→ 提示文
1.奥羽本線と田沢湖線 (⇔:標準軌、→狭軌)
  (奥羽本線)  福島 ⇔ 山形 ⇔ 新庄  → 大曲  ⇔ (および→) 秋田
  (田沢湖線)               盛岡  ⇔ 大曲

2.山形新幹線「つばさ」
 上記1.の 福島⇔新庄 間の奥羽本線を狭軌から標準軌に敷設しなおした区間を走行。またこの区間は、台車のみ標準軌に取り替えた普通電車も、同じ路線を共用して走行。当然ながら、この普通電車はJRのほかの区間では軌道(ゲージ)が合わず、走行不可です。なおこの区間は、標準軌の複線、単線が混在しています。

3.秋田新幹線「こまち」
 上記1.の 盛岡⇔大曲 間の田沢湖線 および 大曲⇔秋田 間の奥羽本線 の狭軌を標準軌に敷設し直した区間を走行。また台車のみ標準軌に取り替えた普通電車は、 盛岡⇔大曲 の区間のみ共用して走行しているが、この区間は単線。大曲→秋田 間については、後述。

4.新庄駅で奥羽本線が分断
 新庄→大曲→秋田 は従来の在来線の狭軌を、直通電車が走行しており、従って新庄駅構内で、従来一本につながっていた線路が標準軌と狭軌で分断されている。

5.大曲⇔(および→)秋田 の区間
 この区間は非常に特殊で、狭軌を標準軌に敷設しなおした軌道(単線)と従来の狭軌の在来線(単線)が平行してある変則複線区間で、「こまち」は標準軌を、新庄からの普通電車は、狭軌側をそれぞれ走行しています。ところが、この区間の一部が更に変わっています。この区間では「こまち」が対向できる停車駅がないため、在来線の狭軌に更にレールを1本追加した3条軌道(標準軌も狭軌も走行可能)を狭軌の区間に敷設(10Km余りの区間)して、この区間で「こまち」を走行させながら対向させています。実際、秋田から「こまち」に乗っているときに反対側の線路(3条軌道)を「こまち」が走行しながらすれ違いました。

 以上が、秋田・山形両ミニ新幹線の概要ですが、設備投資が余り要らず、しかもそれなりの高速化(東京へ)が計れる、現実的な解決案である苦肉の策を考案した、山形県、秋田県およびJRの関係者の知恵に敬服する次第です。

→ データ欄
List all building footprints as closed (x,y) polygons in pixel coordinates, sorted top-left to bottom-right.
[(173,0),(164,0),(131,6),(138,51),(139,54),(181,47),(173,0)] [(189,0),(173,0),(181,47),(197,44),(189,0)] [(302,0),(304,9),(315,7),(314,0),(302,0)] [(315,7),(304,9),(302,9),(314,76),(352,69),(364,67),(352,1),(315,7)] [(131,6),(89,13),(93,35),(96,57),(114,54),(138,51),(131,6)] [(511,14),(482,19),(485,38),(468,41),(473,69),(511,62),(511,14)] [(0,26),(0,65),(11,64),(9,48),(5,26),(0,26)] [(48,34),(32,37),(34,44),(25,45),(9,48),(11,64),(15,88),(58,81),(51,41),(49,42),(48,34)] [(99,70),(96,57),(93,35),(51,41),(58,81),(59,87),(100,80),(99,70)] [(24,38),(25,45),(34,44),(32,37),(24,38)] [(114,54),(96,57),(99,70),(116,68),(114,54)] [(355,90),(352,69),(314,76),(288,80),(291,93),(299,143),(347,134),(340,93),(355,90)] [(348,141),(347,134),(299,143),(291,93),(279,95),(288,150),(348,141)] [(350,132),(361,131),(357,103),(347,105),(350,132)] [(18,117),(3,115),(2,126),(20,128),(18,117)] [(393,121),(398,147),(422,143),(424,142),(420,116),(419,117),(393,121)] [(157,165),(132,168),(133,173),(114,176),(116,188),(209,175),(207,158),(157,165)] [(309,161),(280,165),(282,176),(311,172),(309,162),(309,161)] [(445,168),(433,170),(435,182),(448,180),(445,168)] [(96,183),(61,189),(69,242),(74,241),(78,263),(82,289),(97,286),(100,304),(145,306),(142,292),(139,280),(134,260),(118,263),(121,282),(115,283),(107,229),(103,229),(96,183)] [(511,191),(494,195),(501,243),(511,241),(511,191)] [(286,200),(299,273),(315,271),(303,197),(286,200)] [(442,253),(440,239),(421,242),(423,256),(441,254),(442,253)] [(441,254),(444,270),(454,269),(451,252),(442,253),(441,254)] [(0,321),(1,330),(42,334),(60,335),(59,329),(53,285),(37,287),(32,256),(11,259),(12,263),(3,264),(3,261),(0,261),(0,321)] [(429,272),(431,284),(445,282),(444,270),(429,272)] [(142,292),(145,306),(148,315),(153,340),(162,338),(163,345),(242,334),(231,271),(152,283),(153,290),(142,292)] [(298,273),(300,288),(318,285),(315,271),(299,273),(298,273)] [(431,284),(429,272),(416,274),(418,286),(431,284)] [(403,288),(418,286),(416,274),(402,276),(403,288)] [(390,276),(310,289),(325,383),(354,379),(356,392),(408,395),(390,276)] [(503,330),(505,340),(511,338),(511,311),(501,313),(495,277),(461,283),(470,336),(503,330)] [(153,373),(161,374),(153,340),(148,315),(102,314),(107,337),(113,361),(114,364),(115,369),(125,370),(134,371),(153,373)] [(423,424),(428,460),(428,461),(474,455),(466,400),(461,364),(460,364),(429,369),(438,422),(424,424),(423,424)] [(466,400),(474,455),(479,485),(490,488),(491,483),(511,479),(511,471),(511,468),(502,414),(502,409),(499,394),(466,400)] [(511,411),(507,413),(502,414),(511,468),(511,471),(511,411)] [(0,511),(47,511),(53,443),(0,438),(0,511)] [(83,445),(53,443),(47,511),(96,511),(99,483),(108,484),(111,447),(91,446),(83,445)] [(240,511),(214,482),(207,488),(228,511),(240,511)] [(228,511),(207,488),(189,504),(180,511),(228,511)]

→ 課題
1. 提示文によると、山形新幹線「つばさ」はどの駅からどの駅までの区間を走りますか。
2. 提示文のうち、「4.新庄駅で奥羽本線が分断」から「者の知恵に敬服する次第です。」までの部分を一字も変えずに書き写してください。
データは提示文の内容とは関係ありません。

→ 解答
1. 福島から新庄までの区間です。

2.
4.新庄駅で奥羽本線が分断
 新庄→大曲→秋田 は従来の在来線の狭軌を、直通電車が走行しており、従って新庄駅構内で、従来一本につながっていた線路が標準軌と狭軌で分断されている。

5.大曲⇔(および→)秋田 の区間
 この区間は非常に特殊で、狭軌を標準軌に敷設しなおした軌道(単線)と従来の狭軌の在来線(単線)が平行してある変則複線区間で、「こまち」は標準軌を、新庄からの普通電車は、狭軌側をそれぞれ走行しています。ところが、この区間の一部が更に変わっています。この区間では「こまち」が対向できる停車駅がないため、在来線の狭軌に更にレールを1本追加した3条軌道(標準軌も狭軌も走行可能)を狭軌の区間に敷設(10Km余りの区間)して、この区間で「こまち」を走行させながら対向させています。実際、秋田から「こまち」に乗っているときに反対側の線路(3条軌道)を「こまち」が走行しながらすれ違いました。

 以上が、秋田・山形両ミニ新幹線の概要ですが、設備投資が余り要らず、しかもそれなりの高速化(東京へ)が計れる、現実的な解決案である苦肉の策を考案した、山形県、秋田県およびJRの関係者の知恵に敬服する次第です。